Provided data:
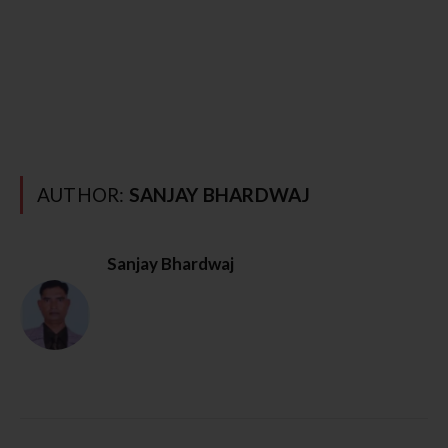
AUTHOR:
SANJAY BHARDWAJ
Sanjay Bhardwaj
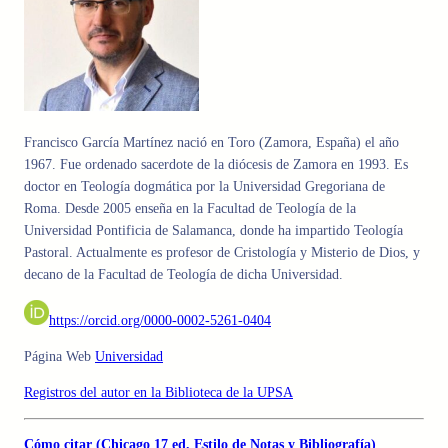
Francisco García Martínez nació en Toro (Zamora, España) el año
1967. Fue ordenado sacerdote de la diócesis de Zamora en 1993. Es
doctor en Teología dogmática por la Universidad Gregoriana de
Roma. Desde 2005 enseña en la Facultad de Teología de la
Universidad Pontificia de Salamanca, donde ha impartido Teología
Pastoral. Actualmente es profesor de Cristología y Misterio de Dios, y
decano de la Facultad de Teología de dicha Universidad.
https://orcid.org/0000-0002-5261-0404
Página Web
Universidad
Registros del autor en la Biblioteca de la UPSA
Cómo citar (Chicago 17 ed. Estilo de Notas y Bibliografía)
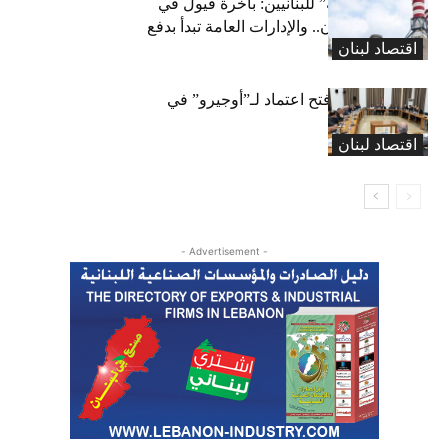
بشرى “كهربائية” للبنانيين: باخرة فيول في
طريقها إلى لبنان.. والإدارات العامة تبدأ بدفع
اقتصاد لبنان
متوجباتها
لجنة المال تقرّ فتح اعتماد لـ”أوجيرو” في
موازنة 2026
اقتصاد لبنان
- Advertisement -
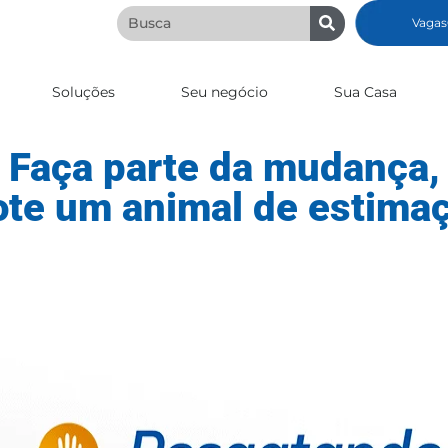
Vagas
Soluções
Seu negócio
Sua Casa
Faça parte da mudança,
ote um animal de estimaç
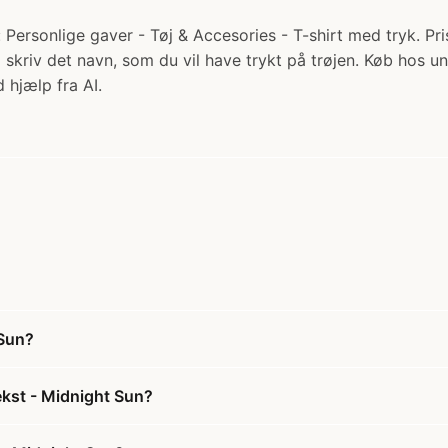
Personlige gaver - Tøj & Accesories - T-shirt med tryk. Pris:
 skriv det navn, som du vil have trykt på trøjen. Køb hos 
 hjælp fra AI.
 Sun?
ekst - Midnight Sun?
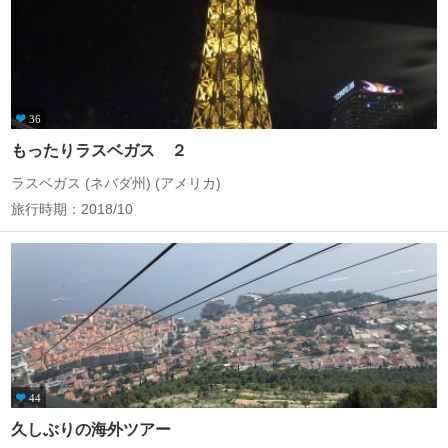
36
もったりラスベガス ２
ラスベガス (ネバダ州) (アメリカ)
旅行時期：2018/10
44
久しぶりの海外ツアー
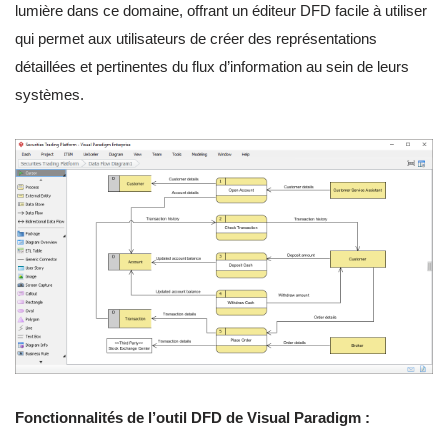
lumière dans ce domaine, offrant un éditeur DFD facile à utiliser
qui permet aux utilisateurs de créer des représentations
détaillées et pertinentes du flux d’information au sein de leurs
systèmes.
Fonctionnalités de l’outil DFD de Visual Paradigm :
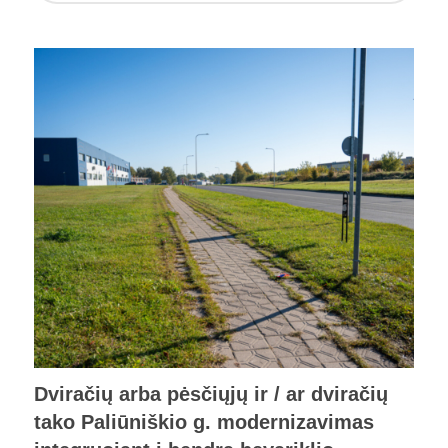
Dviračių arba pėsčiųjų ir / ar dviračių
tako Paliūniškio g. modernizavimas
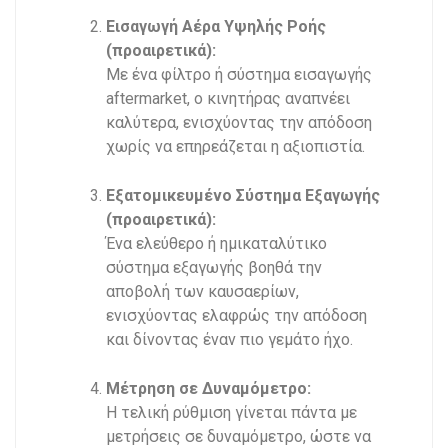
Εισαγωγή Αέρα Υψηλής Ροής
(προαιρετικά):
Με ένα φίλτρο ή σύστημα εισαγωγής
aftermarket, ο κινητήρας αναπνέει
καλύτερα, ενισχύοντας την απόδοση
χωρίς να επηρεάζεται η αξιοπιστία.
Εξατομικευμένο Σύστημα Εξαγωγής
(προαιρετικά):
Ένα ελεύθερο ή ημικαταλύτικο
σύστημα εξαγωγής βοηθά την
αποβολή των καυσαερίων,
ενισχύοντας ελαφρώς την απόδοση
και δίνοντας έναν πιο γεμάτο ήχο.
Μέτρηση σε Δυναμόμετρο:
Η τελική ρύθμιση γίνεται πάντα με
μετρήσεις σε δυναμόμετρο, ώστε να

Problem details:
Your answer should consist of the count of lines in the listing that hold the word "Zamora", with nothing else.

Written reply:
2